Adapter Terrence McNally, who mined similar success from the Buffalo blue-collar strippers of The Full Monty, expands the backstories of Abagnale’s estranged parents, his larger-than-life dad (a bravura Jay Burns) and immigrant mom (Kathy Burke Egloff), as reasons for the budding fleecer’s emotional escape. And Hanratty, a dogged Javert-like pursuer, is revealed as much of a lonely soul as Frank, with McNally often supplying the fed with crucial dialogue, especially the killer line, “I never lie, Frank.”

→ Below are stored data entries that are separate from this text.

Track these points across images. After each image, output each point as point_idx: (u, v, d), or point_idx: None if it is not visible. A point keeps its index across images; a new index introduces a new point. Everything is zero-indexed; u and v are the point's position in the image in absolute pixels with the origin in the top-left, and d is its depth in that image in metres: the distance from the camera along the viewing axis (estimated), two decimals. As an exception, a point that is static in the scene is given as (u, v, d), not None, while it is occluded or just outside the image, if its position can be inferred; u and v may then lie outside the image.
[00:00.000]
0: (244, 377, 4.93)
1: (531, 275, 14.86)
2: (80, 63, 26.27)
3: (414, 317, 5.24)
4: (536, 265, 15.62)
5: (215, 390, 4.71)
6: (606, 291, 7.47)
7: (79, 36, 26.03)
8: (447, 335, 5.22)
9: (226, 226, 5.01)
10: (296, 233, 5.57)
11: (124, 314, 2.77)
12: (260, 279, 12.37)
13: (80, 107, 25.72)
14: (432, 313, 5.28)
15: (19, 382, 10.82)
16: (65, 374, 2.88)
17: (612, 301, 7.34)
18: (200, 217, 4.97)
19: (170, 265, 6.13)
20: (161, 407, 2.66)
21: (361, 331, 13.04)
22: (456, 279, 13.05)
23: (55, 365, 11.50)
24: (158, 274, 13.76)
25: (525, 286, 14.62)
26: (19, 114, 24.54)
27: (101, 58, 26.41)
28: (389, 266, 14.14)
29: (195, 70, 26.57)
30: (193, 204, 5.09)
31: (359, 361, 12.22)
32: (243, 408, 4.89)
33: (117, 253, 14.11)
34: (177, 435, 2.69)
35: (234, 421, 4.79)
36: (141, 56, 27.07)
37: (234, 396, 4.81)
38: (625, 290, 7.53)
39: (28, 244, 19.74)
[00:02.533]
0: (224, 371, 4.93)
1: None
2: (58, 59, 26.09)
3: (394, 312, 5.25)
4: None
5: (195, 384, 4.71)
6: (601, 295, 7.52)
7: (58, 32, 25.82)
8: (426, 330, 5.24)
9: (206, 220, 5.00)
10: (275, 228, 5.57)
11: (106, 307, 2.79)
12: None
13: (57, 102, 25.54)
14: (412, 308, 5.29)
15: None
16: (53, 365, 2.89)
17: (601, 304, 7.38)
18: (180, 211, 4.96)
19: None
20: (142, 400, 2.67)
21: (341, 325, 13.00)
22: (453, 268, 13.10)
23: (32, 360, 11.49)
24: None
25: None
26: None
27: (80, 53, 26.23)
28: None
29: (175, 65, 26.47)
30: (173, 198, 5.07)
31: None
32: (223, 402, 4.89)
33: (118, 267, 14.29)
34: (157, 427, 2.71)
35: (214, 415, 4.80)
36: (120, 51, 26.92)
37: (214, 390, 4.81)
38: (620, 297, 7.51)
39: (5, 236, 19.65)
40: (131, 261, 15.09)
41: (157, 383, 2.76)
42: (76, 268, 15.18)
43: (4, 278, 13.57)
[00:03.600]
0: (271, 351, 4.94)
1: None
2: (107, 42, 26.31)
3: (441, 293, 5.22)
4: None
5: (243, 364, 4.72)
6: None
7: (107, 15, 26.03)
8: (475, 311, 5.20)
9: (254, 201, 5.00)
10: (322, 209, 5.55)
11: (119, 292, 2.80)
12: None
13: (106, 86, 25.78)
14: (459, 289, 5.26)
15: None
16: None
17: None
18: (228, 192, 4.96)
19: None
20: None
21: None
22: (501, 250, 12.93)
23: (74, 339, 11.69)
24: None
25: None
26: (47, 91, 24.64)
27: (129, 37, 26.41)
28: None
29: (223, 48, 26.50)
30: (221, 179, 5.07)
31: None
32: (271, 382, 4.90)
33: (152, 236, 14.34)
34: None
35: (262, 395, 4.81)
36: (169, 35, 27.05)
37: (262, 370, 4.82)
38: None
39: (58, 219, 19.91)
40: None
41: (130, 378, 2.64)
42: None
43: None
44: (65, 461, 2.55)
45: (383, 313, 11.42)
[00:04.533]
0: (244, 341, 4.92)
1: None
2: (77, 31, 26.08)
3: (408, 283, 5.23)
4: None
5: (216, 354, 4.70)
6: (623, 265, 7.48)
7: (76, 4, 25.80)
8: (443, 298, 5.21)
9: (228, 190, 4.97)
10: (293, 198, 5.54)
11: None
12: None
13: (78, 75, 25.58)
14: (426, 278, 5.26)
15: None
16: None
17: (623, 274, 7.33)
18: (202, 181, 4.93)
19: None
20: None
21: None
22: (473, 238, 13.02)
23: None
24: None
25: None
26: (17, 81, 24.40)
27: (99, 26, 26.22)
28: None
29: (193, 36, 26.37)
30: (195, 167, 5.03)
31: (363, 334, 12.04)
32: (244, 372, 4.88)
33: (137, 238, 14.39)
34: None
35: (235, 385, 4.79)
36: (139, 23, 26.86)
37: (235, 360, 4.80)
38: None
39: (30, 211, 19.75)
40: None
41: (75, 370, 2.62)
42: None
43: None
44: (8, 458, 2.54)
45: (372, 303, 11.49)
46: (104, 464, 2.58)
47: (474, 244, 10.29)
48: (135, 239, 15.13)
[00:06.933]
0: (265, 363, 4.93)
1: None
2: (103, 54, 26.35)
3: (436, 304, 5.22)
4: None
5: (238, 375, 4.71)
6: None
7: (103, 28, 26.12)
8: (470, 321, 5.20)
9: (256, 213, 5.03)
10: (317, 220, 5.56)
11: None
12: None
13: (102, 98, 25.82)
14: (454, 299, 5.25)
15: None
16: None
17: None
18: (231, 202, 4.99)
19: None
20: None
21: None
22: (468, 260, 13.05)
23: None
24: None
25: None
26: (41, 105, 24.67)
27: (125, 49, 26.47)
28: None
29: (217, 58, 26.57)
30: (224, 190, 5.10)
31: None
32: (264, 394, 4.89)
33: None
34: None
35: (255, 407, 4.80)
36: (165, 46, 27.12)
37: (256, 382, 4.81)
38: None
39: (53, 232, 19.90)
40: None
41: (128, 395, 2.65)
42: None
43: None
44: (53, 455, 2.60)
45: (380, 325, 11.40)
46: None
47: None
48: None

McNally’s playful script allows the Abagnale character (and sometimes Hanratty) to break through the supposed fourth wall at every opportunity, as he often winks at the audience and even hurls song cues in music director Abel Searor’s direction. Director Greg J. Hipius maintains an effervescent bounciness even when the show stretches far past the two-hour mark, while Stephfond Brunson and Jessie Dobryzinski’s dynamic co-choreography puts the female dancers through their many paces.
But wait, there’s more, including Kasey Marie McHale’s ain’t-she-sweet moments as Frank’s true love and sideline scene-stealing from Michaela Oney and a dance-fevered Dustin Czarny as suspicious Deep South Lutherans. And for this show’s central Mutt-and-Jeff pairing, Liam Fitzpatrick’s boyish enthusiasm and terrific vocals as Frank Abagnale are a perfect foil for the well-timed, slow-burn comic antics of Steve Gamba’s Hanratty. This character’s mispronunciation of “femme fatale” just might be the comic highlight of the stage season.